PEGylated gold nanoparticles (PEG-AuNPs) are used as model nanoparticles to investigate the effects of physicochemical parameters (e.g., size, surface charge, and ligand density) on their pharmacokinetics and in vivo distribution, allowing for study at the whole body, tissue, and sub-cellular levels all from the same animal (1). When covalently attaching human transferrin (Tf), an endogenous protein commonly used as a ligand in active targeting therapies, on PEG-AuNPs with varying amounts spanning two orders of magnitude (while holding all other parameters constant), their intravenous injection into mice bearing Neuro2A tumors (mouse neuroblastoma cells over-expressing Tf receptors) reveals the key mechanism of active targeting in solid tumors. The pharmacokinetics and in vivo distribution (including particle content in the solid tumor) of the targeted nanoparticles are primarily a function of the colloidal properties of the nanoparticle and not the amount of Tf. However, the intracellular localization within cancer cells of the tumor is strongly a function of the Tf amount: It becomes more pronounced with increasing Tf amount only above the threshold Tf amount.

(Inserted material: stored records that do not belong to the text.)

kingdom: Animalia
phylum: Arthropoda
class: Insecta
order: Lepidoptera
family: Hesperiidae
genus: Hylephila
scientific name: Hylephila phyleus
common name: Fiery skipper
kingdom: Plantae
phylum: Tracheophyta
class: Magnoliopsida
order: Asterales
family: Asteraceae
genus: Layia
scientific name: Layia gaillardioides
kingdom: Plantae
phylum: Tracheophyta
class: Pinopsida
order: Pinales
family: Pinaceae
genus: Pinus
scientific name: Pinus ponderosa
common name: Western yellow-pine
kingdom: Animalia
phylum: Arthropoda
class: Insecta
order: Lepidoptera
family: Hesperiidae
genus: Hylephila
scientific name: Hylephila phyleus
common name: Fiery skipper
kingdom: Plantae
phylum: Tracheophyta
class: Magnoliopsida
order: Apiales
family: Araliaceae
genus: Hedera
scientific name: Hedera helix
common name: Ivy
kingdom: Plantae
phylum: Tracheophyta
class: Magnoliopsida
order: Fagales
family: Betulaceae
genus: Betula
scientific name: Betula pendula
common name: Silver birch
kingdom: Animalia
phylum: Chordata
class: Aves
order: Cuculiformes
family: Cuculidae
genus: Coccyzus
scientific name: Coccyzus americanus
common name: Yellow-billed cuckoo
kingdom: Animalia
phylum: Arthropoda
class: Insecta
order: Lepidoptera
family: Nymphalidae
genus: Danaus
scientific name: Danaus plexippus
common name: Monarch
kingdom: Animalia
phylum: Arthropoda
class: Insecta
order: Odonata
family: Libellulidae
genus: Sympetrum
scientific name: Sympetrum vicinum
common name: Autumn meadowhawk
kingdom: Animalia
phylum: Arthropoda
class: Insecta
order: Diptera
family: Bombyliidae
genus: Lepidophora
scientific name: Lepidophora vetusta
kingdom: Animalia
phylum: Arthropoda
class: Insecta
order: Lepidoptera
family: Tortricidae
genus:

Results from mechanistic studies can provide insights for designing effective targeted nanoparticles for use in the clinic. In a recent Phase I clinical trial, melanoma patients received infusions of Tf-targeted, siRNA-containing nanoparticles. Using imaging techniques developed and verified in animal models, tumor biopsies obtained from several patients reveal intracellular accumulation of Tf-targeted nanoparticles within the melanoma cells (and not in adjacent tissues) in a dose dependent fashion. That is, more targeted nanoparticles reside inside the melanocytes within the tumor from patients who received higher doses of targeted nanoparticles (first reported for any targeted nanoparticles) (2). Thus, the patient data are largely consistent with the proposed mechanism of active targeting in solid tumors based on results from animal models.

References: (1) Choi, C.H.J., Alabi, C.A., Webster, P., Davis, M.E. Mechanism of active targeting in solid tumors with transferrin-containing gold nanoparticles. Proc. Nat. Acad. Sci. USA, 107, 3, 1235-1240 (2010). (2) Davis, M.E., Zuckerman, J.E., Choi, C.H.J., Seligson, D., Tolcher, A., Alabi, C.A., Yen, Y., Heidel, J.D., Ribas, A. Evidence of RNAi in humans from systemically adminstered siRNA via targeted nanoparticles. Nature, 464, 7291, 1067-1070 (2010).